## ABOUT THIS EXERCISE
Please repeat the lines below exactly. Begin with the line containing "left ear: (80, 57)" and go on through the line containing "right shoulder: (199, 79)".

-------- MATERIAL PROVIDED --------

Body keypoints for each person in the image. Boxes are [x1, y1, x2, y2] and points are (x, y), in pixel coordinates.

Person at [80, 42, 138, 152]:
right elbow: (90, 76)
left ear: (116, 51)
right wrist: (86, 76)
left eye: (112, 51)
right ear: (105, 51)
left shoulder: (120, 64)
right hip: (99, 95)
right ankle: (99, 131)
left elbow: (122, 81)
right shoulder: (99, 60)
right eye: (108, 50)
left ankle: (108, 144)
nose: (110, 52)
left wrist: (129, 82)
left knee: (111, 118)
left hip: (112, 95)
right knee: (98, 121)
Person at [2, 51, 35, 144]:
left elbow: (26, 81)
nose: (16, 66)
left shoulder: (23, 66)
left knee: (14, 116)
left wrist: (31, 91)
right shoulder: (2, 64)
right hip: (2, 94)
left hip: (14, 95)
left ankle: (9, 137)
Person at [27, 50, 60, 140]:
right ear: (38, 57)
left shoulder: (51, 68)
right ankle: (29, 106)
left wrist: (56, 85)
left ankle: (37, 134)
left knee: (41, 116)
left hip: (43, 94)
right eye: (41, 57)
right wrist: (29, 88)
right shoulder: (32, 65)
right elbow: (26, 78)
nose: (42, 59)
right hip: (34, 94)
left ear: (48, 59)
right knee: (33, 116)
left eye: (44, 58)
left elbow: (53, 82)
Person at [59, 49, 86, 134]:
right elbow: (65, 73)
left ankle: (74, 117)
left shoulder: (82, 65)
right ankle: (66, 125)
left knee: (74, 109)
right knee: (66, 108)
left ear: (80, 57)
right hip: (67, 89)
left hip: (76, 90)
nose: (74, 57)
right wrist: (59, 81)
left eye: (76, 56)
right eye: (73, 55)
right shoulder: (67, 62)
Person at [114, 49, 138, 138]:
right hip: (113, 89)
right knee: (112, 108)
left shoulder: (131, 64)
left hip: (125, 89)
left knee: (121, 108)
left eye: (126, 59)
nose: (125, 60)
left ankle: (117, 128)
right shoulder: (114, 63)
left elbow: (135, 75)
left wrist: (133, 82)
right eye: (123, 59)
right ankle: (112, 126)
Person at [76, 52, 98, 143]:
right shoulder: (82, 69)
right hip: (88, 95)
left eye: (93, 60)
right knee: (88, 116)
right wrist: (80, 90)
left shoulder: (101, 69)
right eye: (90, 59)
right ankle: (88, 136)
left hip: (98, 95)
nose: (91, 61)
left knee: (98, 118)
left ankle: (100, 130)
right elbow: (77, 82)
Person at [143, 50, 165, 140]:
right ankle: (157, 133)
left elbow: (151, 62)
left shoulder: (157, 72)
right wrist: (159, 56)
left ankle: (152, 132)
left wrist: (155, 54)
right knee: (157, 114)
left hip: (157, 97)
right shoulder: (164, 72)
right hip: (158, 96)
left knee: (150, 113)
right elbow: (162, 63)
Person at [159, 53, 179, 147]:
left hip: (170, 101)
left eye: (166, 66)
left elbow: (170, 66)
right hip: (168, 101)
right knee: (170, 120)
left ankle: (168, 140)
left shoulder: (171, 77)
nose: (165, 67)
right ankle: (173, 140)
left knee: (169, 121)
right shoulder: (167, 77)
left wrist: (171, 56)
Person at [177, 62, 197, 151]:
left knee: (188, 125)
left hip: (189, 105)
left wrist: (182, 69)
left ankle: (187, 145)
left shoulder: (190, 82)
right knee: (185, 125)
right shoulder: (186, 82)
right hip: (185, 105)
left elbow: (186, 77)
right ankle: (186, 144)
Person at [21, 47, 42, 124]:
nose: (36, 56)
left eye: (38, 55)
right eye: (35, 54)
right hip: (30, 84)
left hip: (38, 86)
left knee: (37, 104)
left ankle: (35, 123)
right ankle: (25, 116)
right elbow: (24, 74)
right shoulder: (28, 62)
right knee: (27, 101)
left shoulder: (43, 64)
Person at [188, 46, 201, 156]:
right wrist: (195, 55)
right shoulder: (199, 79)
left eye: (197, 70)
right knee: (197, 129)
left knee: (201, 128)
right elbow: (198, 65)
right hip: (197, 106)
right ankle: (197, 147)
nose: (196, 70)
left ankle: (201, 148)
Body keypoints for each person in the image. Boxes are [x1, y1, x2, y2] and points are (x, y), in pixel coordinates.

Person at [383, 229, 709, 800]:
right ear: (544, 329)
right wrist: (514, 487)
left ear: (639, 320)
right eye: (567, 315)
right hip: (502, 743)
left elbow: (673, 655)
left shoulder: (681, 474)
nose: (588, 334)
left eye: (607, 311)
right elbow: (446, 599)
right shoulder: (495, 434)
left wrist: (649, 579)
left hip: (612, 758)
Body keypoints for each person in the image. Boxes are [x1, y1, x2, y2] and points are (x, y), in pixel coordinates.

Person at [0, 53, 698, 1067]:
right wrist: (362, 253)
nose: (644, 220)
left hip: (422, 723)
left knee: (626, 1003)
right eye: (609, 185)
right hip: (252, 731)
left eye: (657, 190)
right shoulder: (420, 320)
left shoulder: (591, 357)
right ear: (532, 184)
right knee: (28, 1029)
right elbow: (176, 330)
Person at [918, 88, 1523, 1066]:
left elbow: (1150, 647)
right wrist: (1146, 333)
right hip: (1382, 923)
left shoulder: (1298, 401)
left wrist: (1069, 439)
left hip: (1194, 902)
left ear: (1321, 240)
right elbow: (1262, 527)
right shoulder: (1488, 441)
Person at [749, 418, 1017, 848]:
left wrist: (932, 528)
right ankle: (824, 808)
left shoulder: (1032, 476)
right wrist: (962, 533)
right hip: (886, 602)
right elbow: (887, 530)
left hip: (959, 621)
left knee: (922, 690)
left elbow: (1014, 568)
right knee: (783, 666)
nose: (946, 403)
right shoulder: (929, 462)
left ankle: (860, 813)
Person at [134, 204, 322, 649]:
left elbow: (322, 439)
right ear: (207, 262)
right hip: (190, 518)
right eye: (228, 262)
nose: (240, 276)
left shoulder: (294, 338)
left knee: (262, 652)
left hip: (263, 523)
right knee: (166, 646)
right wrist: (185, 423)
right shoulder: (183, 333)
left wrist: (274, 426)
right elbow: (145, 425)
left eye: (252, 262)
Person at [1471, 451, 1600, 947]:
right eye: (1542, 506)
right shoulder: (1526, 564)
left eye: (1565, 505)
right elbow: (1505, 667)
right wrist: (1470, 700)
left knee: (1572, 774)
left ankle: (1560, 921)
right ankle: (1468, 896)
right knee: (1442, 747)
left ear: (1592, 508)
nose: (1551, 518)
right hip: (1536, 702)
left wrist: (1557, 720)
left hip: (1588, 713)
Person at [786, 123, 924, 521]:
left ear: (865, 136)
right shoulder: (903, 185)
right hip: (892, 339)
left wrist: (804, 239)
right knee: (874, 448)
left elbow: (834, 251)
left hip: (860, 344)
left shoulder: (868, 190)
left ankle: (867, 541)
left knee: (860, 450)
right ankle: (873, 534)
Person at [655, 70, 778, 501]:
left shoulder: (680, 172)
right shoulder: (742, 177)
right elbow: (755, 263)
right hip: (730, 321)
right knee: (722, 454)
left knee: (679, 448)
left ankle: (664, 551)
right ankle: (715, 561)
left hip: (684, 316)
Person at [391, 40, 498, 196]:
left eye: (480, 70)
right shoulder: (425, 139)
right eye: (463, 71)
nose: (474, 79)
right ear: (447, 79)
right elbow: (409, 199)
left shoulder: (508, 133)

--------

## YOUR SOLUTION
left ear: (80, 57)
right hip: (67, 89)
left hip: (76, 90)
nose: (74, 57)
right wrist: (59, 81)
left eye: (76, 56)
right eye: (73, 55)
right shoulder: (67, 62)
Person at [114, 49, 138, 138]:
right hip: (113, 89)
right knee: (112, 108)
left shoulder: (131, 64)
left hip: (125, 89)
left knee: (121, 108)
left eye: (126, 59)
nose: (125, 60)
left ankle: (117, 128)
right shoulder: (114, 63)
left elbow: (135, 75)
left wrist: (133, 82)
right eye: (123, 59)
right ankle: (112, 126)
Person at [76, 52, 98, 143]:
right shoulder: (82, 69)
right hip: (88, 95)
left eye: (93, 60)
right knee: (88, 116)
right wrist: (80, 90)
left shoulder: (101, 69)
right eye: (90, 59)
right ankle: (88, 136)
left hip: (98, 95)
nose: (91, 61)
left knee: (98, 118)
left ankle: (100, 130)
right elbow: (77, 82)
Person at [143, 50, 165, 140]:
right ankle: (157, 133)
left elbow: (151, 62)
left shoulder: (157, 72)
right wrist: (159, 56)
left ankle: (152, 132)
left wrist: (155, 54)
right knee: (157, 114)
left hip: (157, 97)
right shoulder: (164, 72)
right hip: (158, 96)
left knee: (150, 113)
right elbow: (162, 63)
Person at [159, 53, 179, 147]:
left hip: (170, 101)
left eye: (166, 66)
left elbow: (170, 66)
right hip: (168, 101)
right knee: (170, 120)
left ankle: (168, 140)
left shoulder: (171, 77)
nose: (165, 67)
right ankle: (173, 140)
left knee: (169, 121)
right shoulder: (167, 77)
left wrist: (171, 56)
Person at [177, 62, 197, 151]:
left knee: (188, 125)
left hip: (189, 105)
left wrist: (182, 69)
left ankle: (187, 145)
left shoulder: (190, 82)
right knee: (185, 125)
right shoulder: (186, 82)
right hip: (185, 105)
left elbow: (186, 77)
right ankle: (186, 144)
Person at [21, 47, 42, 124]:
nose: (36, 56)
left eye: (38, 55)
right eye: (35, 54)
right hip: (30, 84)
left hip: (38, 86)
left knee: (37, 104)
left ankle: (35, 123)
right ankle: (25, 116)
right elbow: (24, 74)
right shoulder: (28, 62)
right knee: (27, 101)
left shoulder: (43, 64)
Person at [188, 46, 201, 156]:
right wrist: (195, 55)
right shoulder: (199, 79)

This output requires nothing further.